Arrays are a special data structure in Go that allow us to allocate contiguous blocks of fixed size memory. Arrays have some special features in Go related to how they are declared and viewed as types.
- If you don't understand the data, you don't understand the problem.
- If you don't understand the cost of solving the problem, you can't reason about the problem.
- If you don't understand the hardware, you can't reason about the cost of solving the problem.
- Arrays are fixed length data structures that can't change.
- Arrays of different sizes are considered to be of different types.
- Memory is allocated as a contiguous block.
- Go gives you control over spacial locality.
- Learn about the design guidelines for data oriented design.
CPU Caches and Why You Care (18:50-20:30) - Scott Meyers
CPU Caches and Why You Care (44:36-45:40) - Scott Meyers
Performance Through Cache-Friendliness (4:25-5:48) - Damian Gryski
-
CPU caches works by caching main memory on cache lines.
-
Cache lines today are either 32 or 64 bytes wide depending on the hardware.
-
Cores do not access main memory directly. They tend to only have access their local caches.
-
Both data and instructions are stored in the caches.
-
Cache lines are shuffled down L1->L2->L3 as new cache lines need to be stored in the caches.
-
Hardware likes to traverse data and instructions linearly along cache lines.
-
Main memory is built on relatively fast cheap memory. Caches are built on very fast expensive memory.
-
Access to main memory is incredibly slow, we need the cache.
- Accessing one byte from main memory will cause an entire cache line to be read and cached.

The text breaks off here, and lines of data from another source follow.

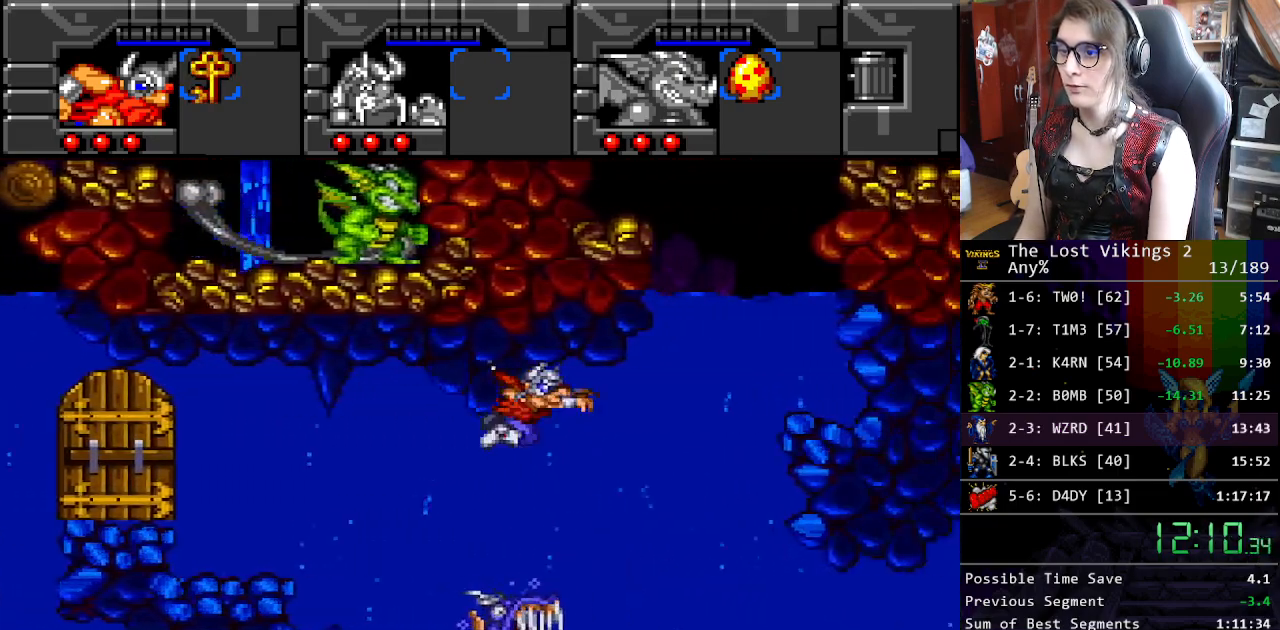
{"buttons": ["B", "DPAD_UP"], "events": [[16, "B", "up"], [83, "B", "down"], [183, "B", "up"], [267, "DPAD_UP", "down"], [284, "B", "down"], [367, "DPAD_RIGHT", "up"], [401, "B", "up"], [467, "B", "down"]]}
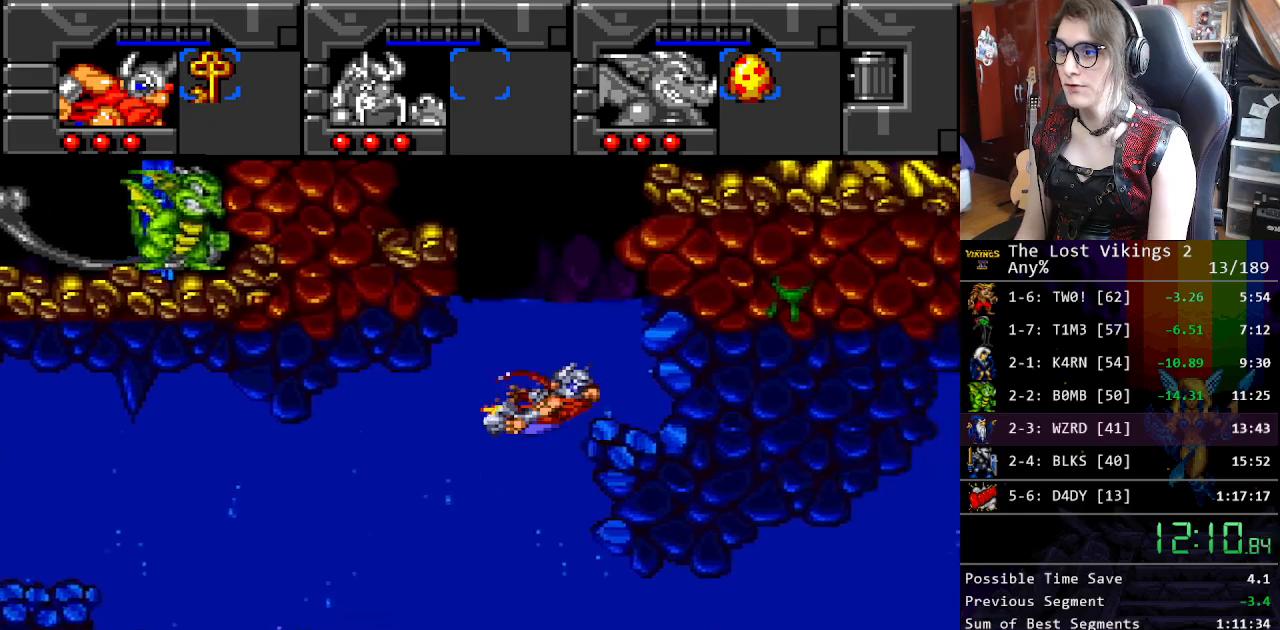
{"buttons": ["B", "DPAD_UP"], "events": [[83, "B", "up"], [150, "B", "down"], [267, "B", "up"], [334, "B", "down"], [417, "B", "up"], [501, "B", "down"]]}
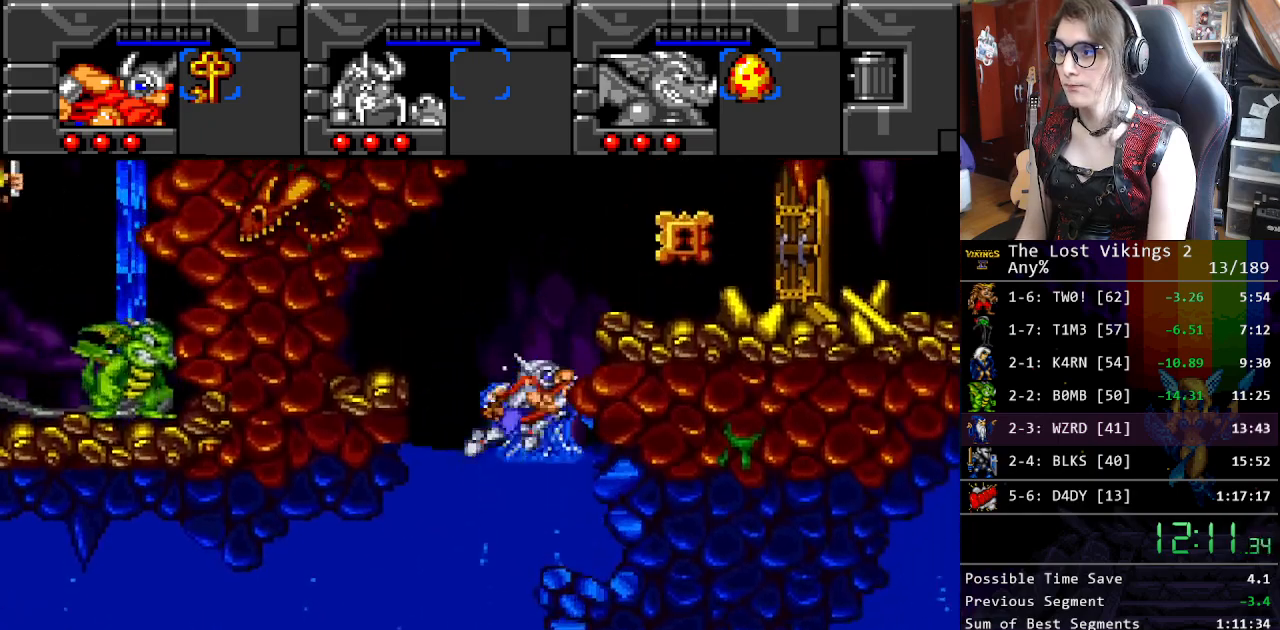
{"buttons": ["DPAD_UP", "DPAD_RIGHT"], "events": [[67, "DPAD_RIGHT", "down"], [100, "B", "up"], [184, "B", "down"], [251, "B", "up"], [334, "B", "down"], [484, "B", "up"]]}
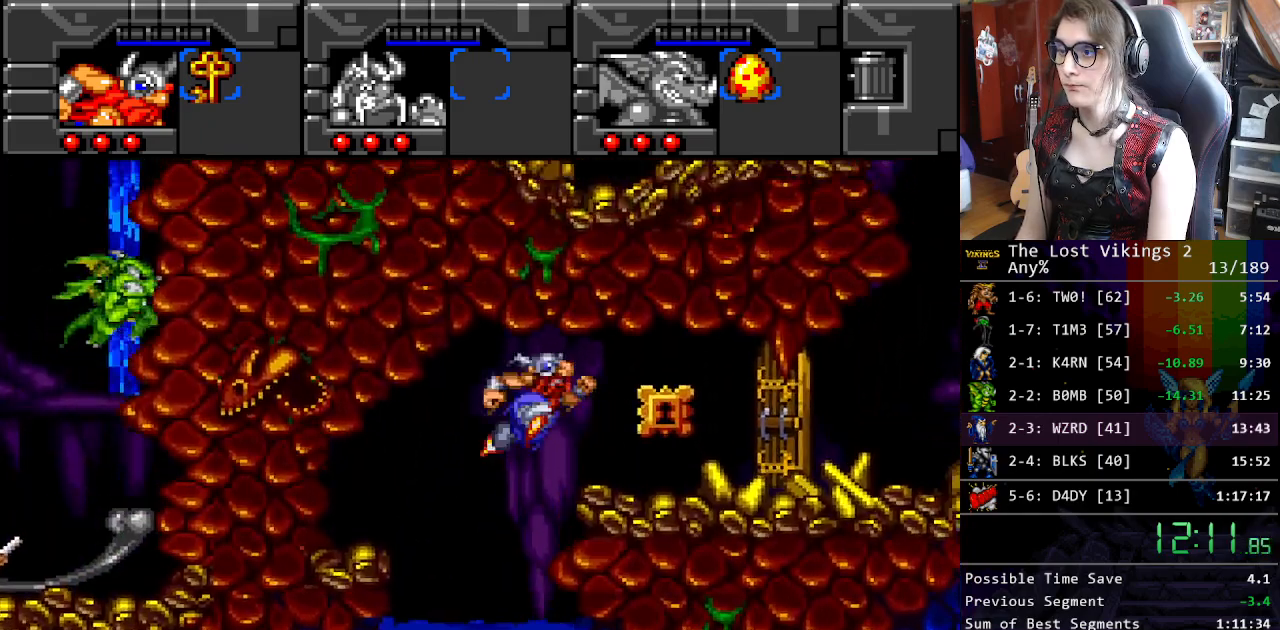
{"buttons": [], "events": [[318, "DPAD_LEFT", "down"], [318, "DPAD_RIGHT", "up"], [318, "DPAD_UP", "up"], [334, "DPAD_LEFT", "up"], [334, "R1", "down"], [468, "R1", "up"]]}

- Writes to one byte in a cache line requires the entire cache line to be written.
-
Small = Fast
- Compact, well localized code that fits in cache is fastest.
- Compact data structures that fit in cache are fastest.
- Traversals touching only cached data is the fastest.
-
Predictable access patterns matter.
- Whenever it is practical, you want to employ a linear array traversal.
- Provide regular patterns of memory access.
- Hardware can make better predictions about required memory.
-
Cache misses can result in TLB cache misses as well.
- Cache of translations of a virtual address to a physical address.
- Waiting on the OS to tell us where the memory is.
This is a diagram showing the relationship of the cache hierarchy for the 4 Core i7-9xx processor. The caches in the diagram are not to scale. This processor has four cores and each core has two hardware threads. The hardware threads per core share the Level 1 caches. The cores have individual Level 1 and Level 2 caches. All cores for all the processor share the L3 cache.
This is subject to be different in different processors. For this content, the following is the multi-levels of cache associated with the Intel 4 Core i7-9xx processor:
3GHz(3 clock cycles/ns) * 4 instructions per cycle = 12 instructions per ns!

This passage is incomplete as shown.